We’re reaching a moment in American history when the federal prohibition of recreational marijuana will be lifted (knock on wood). At the very least, the “What if?” scenario of legally smoking weed is becoming enough of a reality that people are for the first time imagining what that will really look like. Soon, all the secrecy and guilt enmeshed in getting high will start to feel ridiculous. When weed is every bit as legal as wine, why bother hiding?
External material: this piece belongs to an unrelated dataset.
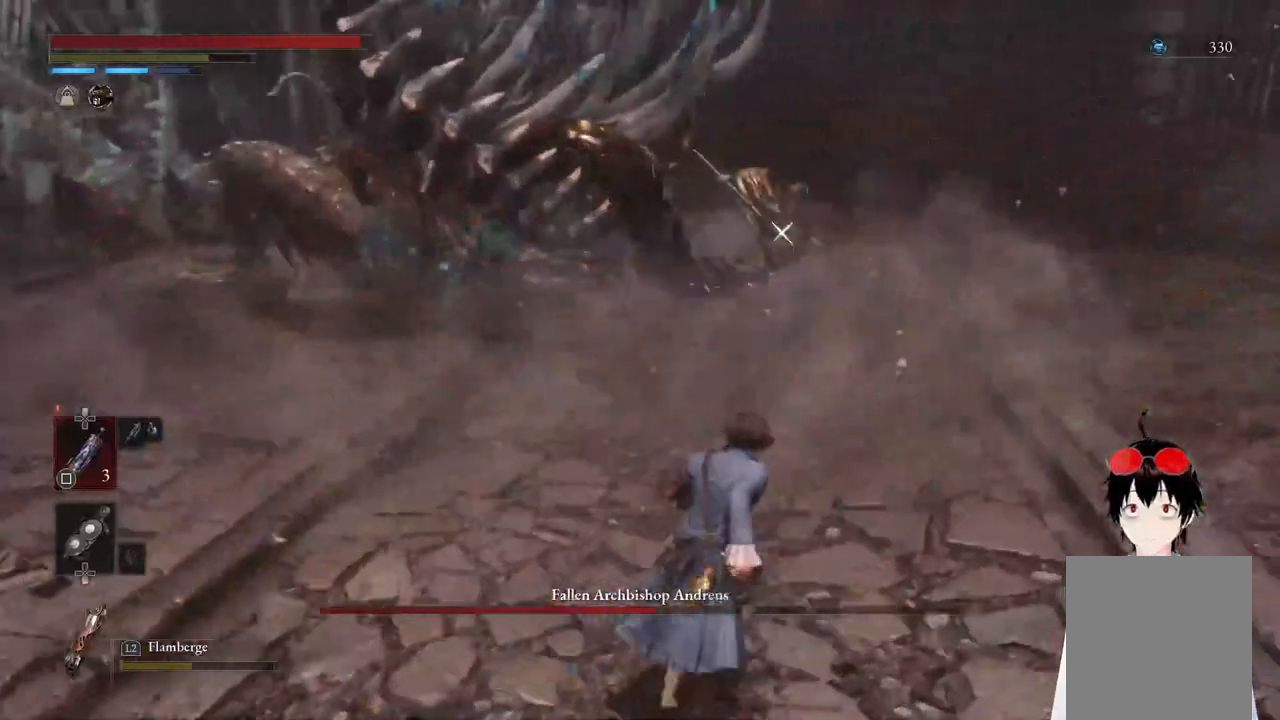
{"buttons": ["CIRCLE"], "left_stick": "up", "right_stick": "center", "events": [[467, "left_stick", "up"]]}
I imagine that soon enough my family will stop being concerned about our mutual awareness of our drug habits. Whatever taboo is left at this point comes from the fact that we’re all still doing “illegal” things. But once that’s gone, what’s left to feel bad about? What’s to stop us all from enjoying a couple bong rips together before gathering in front of the fire and watching a christmas movie? Thanksgiving dinners, along with red wine and beer, will come with little trays of artfully selected joints of Sour Diesel and Lemon Haze, and fireworks won’t be the only things getting lit on Fourth of July.

 
It’s almost too weird to imagine being real. All those adolescent years walking on eggshells, hiding my weed in coffee tins and balled up socks. I have friends whose entire lives were ruined in high school because they got caught with a dime in their pocket. But why? We’ve been taught for so long that the act of smoking marijuana is morally wrong that once the law finally catches up with its citizens, there’s going to be a radical attitude change. One day I’m a criminal and the next I’m…what? A normal adult? Getting high with his mother, father, and siblings as happy, healthy, law-abiding citizens of the United States of America? This truly is, as Halsey puts it, “the new Americana”. I’ll pay my taxes, kiss my children goodnight, and smoke a fat one with the neighbors. God bless.